To train the model, we need labelled examples (input/output pairs).
The inputs are features: characteristics describing our data.
The outputs are labels: the variable we are predicting, also called targets.
We split the labelled data into a training set (often c. 80%) & a testing set (the rest).
Training inputs and parameters are fed to the architecture.
We get predictions as outputs.
A metric (e.g. error rate) compares predictions & training labels: this is a measure of model performance.
Because it is not always sensitive enough to changes in parameter values,
we compute a loss function …
… which allows to adjust the parameters slightly through backpropagation.
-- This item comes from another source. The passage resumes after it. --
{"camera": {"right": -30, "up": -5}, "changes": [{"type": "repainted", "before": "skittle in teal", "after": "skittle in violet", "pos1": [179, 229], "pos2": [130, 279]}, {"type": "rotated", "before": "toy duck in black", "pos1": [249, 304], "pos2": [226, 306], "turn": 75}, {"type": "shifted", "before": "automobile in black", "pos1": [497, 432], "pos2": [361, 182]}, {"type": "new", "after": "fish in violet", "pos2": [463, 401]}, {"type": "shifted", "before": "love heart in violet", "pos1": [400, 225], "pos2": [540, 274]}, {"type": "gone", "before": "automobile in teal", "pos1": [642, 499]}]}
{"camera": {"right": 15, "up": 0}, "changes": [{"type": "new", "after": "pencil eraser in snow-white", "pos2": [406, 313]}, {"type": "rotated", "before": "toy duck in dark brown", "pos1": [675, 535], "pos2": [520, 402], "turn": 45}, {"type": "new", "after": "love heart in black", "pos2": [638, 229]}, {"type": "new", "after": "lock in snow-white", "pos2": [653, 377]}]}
This cycle gets repeated at each step.
At the end of the training process, what matters is the combination of architecture and trained parameters.
That’s what constitute a model.
A model can be considered as a regular program.
We test the model on labelled data it has never seen: the testing data.
No training data is used here!
The testing loss informs us on how well our model performs with data it was not trained on.
Finally, the model can be used to obtain outputs we really care about from unlabelled inputs. We are now using it just like a regular program.